Alfred Jarry Poésie
A l f r e d J a r r y
(1873-1907)
La régularité de la châsse
(…)
Pris
Dans l’eau calme de granit gris,
nous voguons sur la lagune dolente.
Notre gondole et ses feux d’or
dort
lente.
(…)
Clair,
un vol d’esprits flotte dans l’air :
corps aériens transparents, blancs linges,
inquiétants regards dardés
des
sphinges.
Et
le criblant d’un jeu de palet,
fins disques, brillez au toit gris des limbes
mornes et des souvenirs feus,
bleus
nimbes…
La
gondole spectre que hala
la mort sous les ponts de pierre en ogive,
illuminant son bord brodé
dé-
rive.
Bardes et cordes
Le roi mort, les vingt et un coups de la bombarde
Tonnent, signal de deuil, place de la Concorde.
Silence, joyeux luth, et viole et guimbarde :
Tendons sur le cercueil la plus macabre corde
Pour accompagner l’hymne éructé par le barde :
Le ciel veut l’oraison funèbre pour exorde.
L’encens vainc le fumet des ortolans que barde
La maritorne, enfant butorde non moins qu’orde.
Aux barrières du Louvre elle dormait, la garde :
Les palais sont de grands ports où la nuit aborde ;
Corse, kamoulcke, kurde, iroquoise et lombarde
Le catafalque est ceint de la jobarde horde.

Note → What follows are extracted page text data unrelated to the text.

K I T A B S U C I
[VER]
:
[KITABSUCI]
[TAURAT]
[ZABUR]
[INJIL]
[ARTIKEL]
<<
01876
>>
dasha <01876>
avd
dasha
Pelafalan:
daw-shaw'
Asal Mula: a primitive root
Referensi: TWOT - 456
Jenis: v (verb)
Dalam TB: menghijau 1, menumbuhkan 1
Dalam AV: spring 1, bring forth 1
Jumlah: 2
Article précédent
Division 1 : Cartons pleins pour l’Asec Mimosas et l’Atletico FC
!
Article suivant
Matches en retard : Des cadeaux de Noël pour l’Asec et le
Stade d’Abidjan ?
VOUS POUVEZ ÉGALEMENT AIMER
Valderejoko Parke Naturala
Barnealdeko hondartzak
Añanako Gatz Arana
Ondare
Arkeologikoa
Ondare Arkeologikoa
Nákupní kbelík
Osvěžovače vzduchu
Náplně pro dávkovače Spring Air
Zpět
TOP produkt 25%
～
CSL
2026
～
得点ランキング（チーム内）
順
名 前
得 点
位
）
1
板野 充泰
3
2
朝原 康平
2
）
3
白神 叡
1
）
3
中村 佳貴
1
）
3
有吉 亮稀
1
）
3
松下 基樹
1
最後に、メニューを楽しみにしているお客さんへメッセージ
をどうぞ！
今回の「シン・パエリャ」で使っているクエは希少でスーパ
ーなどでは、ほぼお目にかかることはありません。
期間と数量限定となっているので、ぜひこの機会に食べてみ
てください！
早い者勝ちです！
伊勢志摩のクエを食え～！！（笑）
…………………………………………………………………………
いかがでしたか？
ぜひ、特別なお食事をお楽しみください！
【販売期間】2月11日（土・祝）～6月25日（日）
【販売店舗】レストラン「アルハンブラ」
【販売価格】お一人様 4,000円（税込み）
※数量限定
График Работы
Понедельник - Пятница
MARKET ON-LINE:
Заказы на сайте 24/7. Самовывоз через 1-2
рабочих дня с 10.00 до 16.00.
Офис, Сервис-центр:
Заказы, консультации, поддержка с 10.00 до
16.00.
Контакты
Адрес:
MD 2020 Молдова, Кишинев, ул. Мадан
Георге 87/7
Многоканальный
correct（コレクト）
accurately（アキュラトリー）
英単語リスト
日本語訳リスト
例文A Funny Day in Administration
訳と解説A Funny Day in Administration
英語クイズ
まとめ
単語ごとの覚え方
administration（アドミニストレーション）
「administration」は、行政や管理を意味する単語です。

Sa veille n’eût point fait camuse la camarde :
Il faut qu’un rictus torde et qu’une bouche morde.
La lame ou la dent tranche autant que le plomb arde :
Poudre aux moineaux, canons place de la Concorde.
Arme blême, le dail ne craint point l’espingarde :
Tonne, signal de deuil ; vibre, macabre corde.
Les Suisses du pavé heurtent la hallebarde :
Seigneur, prends le défunt en ta miséricorde.